The built environment may in fact shape who we are
The area of situated or embodied cognition theory in psychology makes a provocative claim, but one that interior and architectural design practitioners have long known is true: what people perceive and act on may be influenced by what they physically sense with their bodies. Should this prove true, then the built environment that people use may influence how they see the world, what they believe and what they choose to do.
While there is debate about how significant the effect is from an environment on someone, and how long the effect lasts, the idea is a striking one. Take one study conducted by Yale researchers Lawrence Williams and John Bargh called Keeping One’s Distance: The Influence of Spatial Distance Cues on Affect and Evaluation” published in Psychological Science in 2008. In this study, the researchers exposed a control group of people to a cartesian grid, asking them to plot points that were visually far apart. A second, separate group plotted points visually close together. Then, they asked them questions including how strong their bond for family and home town was. A statistically significant group of people who plotted the points far across (and were primed for the idea of being ‘distant’) reported less affinity than the other group. The same was true when the groups’ level of empathy for a fictional book character was measured– the group that plotted the far-apart points felt less bonding, or affinity for the character.

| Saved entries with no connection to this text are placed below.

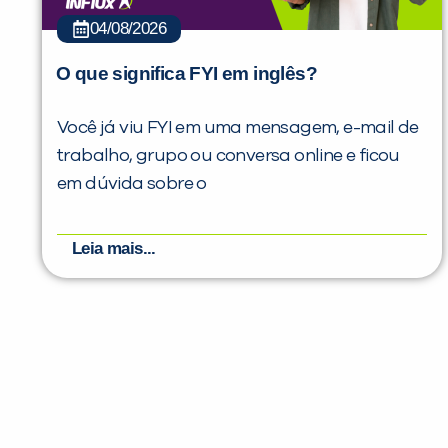
04/08/2026
O que significa FYI em inglês?
Você já viu FYI em uma mensagem, e-mail de
trabalho, grupo ou conversa online e ficou
em dúvida sobre o
Leia mais...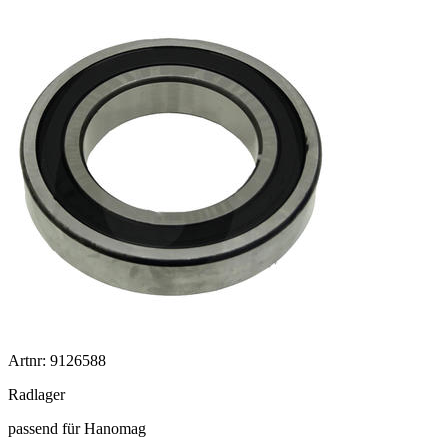
Artnr: 9126588
Radlager
passend für Hanomag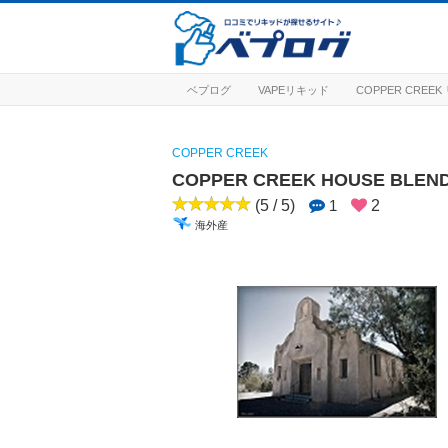
ベプログ
VAPEリキッド
COPPER CREE
COPPER CREEK
COPPER CREEK HOUSE 
(5 / 5)
1
2
海外産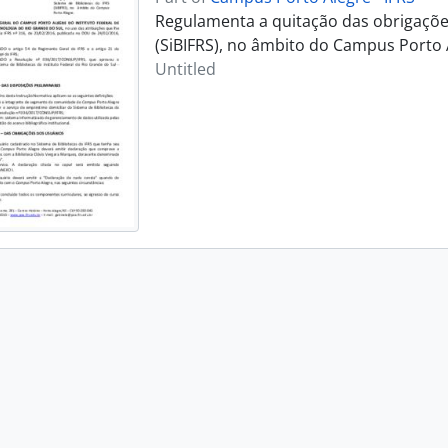
Regulamenta a quitação das obrigações
(SiBIFRS), no âmbito do Campus Porto 
Untitled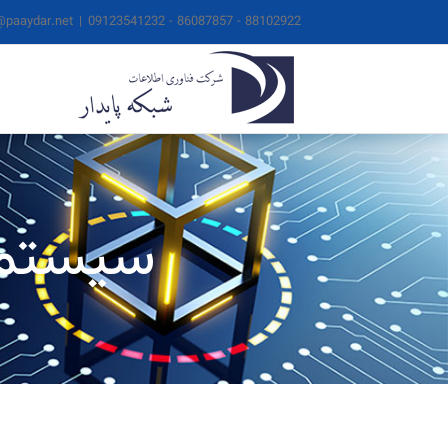
ها
@paaydar.net
|
88102922 - 86087857 - 09123541232
ردن
حتوا
سیستم پ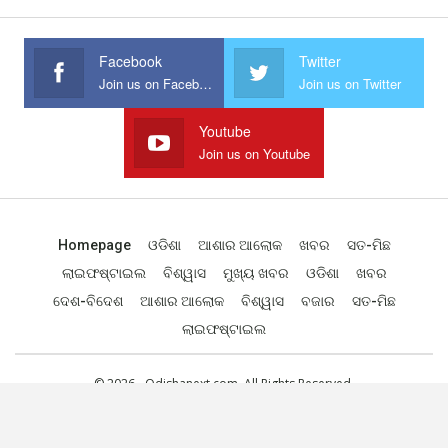
Facebook
Twitter
Join us on Facebook
Join us on Twitter
Youtube
Join us on Youtube
Homepage
ଓଡିଶା
ଆଶାର ଆଲୋକ
ଖବର
ସତ-ମିଛ
ଲାଇଫଷ୍ଟାଇଲ
ବିଶ୍ୱାସ
ମୁଖ୍ୟ ଖବର
ଓଡିଶା
ଖବର
ଦେଶ-ବିଦେଶ
ଆଶାର ଆଲୋକ
ବିଶ୍ୱାସ
ବଜାର
ସତ-ମିଛ
ଲାଇଫଷ୍ଟାଇଲ
© 2026 - Odishanext.com. All Rights Reserved.
Designed by
Web Odisha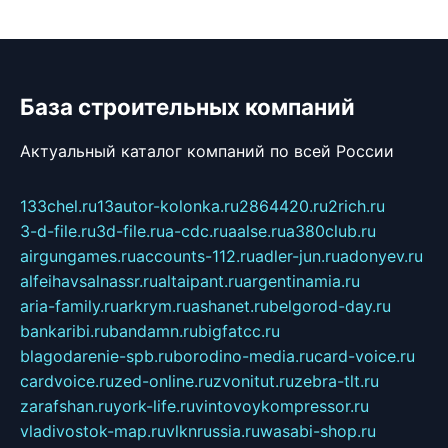
База строительных компаний
Актуальный каталог компаний по всей России
133chel.ru
13autor-kolonka.ru
2864420.ru
2rich.ru
3-d-file.ru
3d-file.ru
a-cdc.ru
aalse.ru
a380club.ru
airgungames.ru
accounts-112.ru
adler-jun.ru
adonyev.ru
alfeihavsalnassr.ru
altaipant.ru
argentinamia.ru
aria-family.ru
arkrym.ru
ashanet.ru
belgorod-day.ru
bankaribi.ru
bandamn.ru
bigfatcc.ru
blagodarenie-spb.ru
borodino-media.ru
card-voice.ru
cardvoice.ru
zed-online.ru
zvonitut.ru
zebra-tlt.ru
zarafshan.ru
york-life.ru
vintovoykompressor.ru
vladivostok-map.ru
vlknrussia.ru
wasabi-shop.ru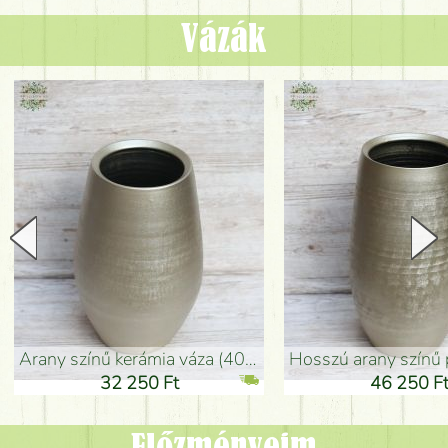
Vázák
arany színű kerámia váza (40x26cm)
hosszú arany színű padlóváza
32 250 Ft
46 250 Ft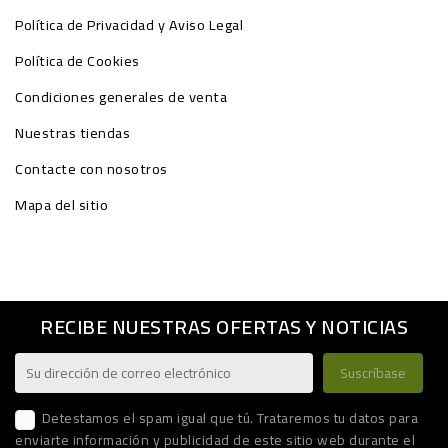
Política de Privacidad y Aviso Legal
Política de Cookies
Condiciones generales de venta
Nuestras tiendas
Contacte con nosotros
Mapa del sitio
RECIBE NUESTRAS OFERTAS Y NOTICIAS
Detestamos el spam igual que tú. Trataremos tu datos para
enviarte información y publicidad de este sitio web durante el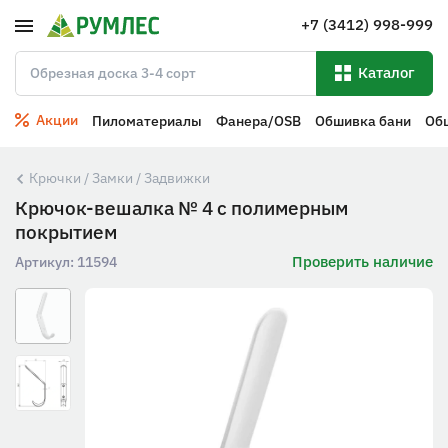
+7 (3412) 998-999
Каталог
Акции
Пиломатериалы
Фанера/OSB
Обшивка бани
Об
Крючки / Замки / Задвижки
Крючок-вешалка № 4 с полимерным
покрытием
Проверить наличие
Артикул:
11594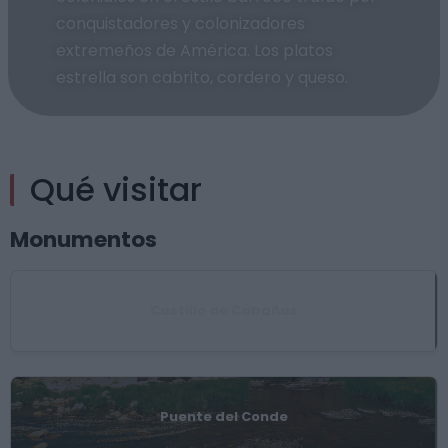
conquistadores y colonizadores
extremeños de América. Los platos
estrella son cabrito, cordero y queso.
Qué visitar
Monumentos
Castillo de Cabañas
Puente del Conde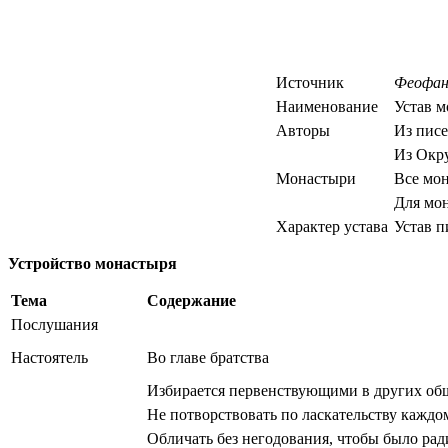
Источник
Феофан
Наименование
Устав м
Авторы
Из писе
Из Окру
Монастыри
Все мон
Для мо
Характер устава
Устав п
Устройство монастыря
Тема
Содержание
Послушания
Настоятель
Во главе братства
Избирается первенствующими в других об
Не потворствовать по ласкательству каждо
Обличать без негодования, чтобы было рад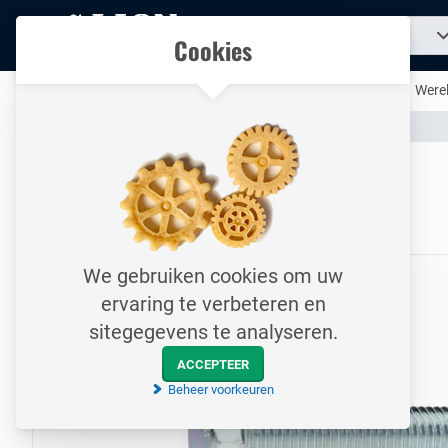
Naar
Zoek
Ons assortiment
Cookies
naar
homepage
een
product...
Al uw technische producten op één handige plek
Werel
Assortiment
Bevestigingsmateriaal
Bouten
Naar homepage
Tapbout / DIN933 / M12x75
8.8 / Elektrolytisch verzinkt
We gebruiken cookies om uw
ervaring te verbeteren en
sitegegevens te analyseren.
ACCEPTEER
Beheer voorkeuren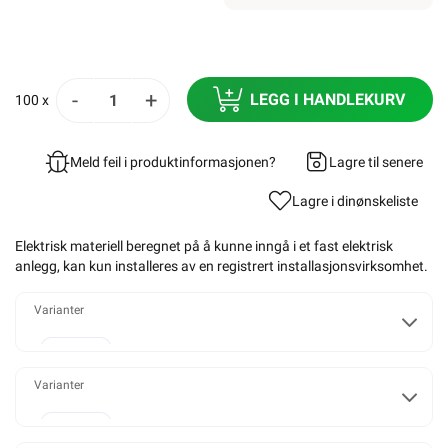
-
+
LEGG I HANDLEKURV
100 x
Meld feil i produktinformasjonen?
Lagre til senere
Lagre i din
ønskeliste
Elektrisk materiell beregnet på å kunne inngå i et fast elektrisk
anlegg, kan kun installeres av en registrert installasjonsvirksomhet
.
Varianter
2,5mm²
Varianter
10m - Bunt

So, how might this relate to the built environment, especially with regard to designing places and housing for persons in crisis? The researchers mused that people presented with visual stimuli of ‘far apartness’ (perhaps such as a tall ceiling instead of a short ceiling) may be more objective and more removed from feeling for other people and other ideas. It is not too far of a stretch to put together the idea that we should be constructing places where empathy for others is important in such a way that they are more, rather than less spatially intimate, in order to act on their naturally occurring tendency to remove– or insert themselves into being engaged and feeling for others. This may have interesting implications for homeless shelters with 400 beds, versus smaller ones with 40.
There are many more psychological studies in situated and embodied cognition that suggest a variety of natural tendencies, such as to assume that power differences are associated with upness, not down-ness, and elements in vertical arrangements have the good things at the top and things at the bottom are bad (there may be implications here for arrangements of rooms on various floors, or on signage design, for example). An evocative book on the subject of situated cognition and its relationships to architecture and interior design is Sarah Goldhagen’s Welcome to your World. If situated or embodied cognition ideas continue to hold up to scrutiny, they may bear close watching for their implications for spatial design.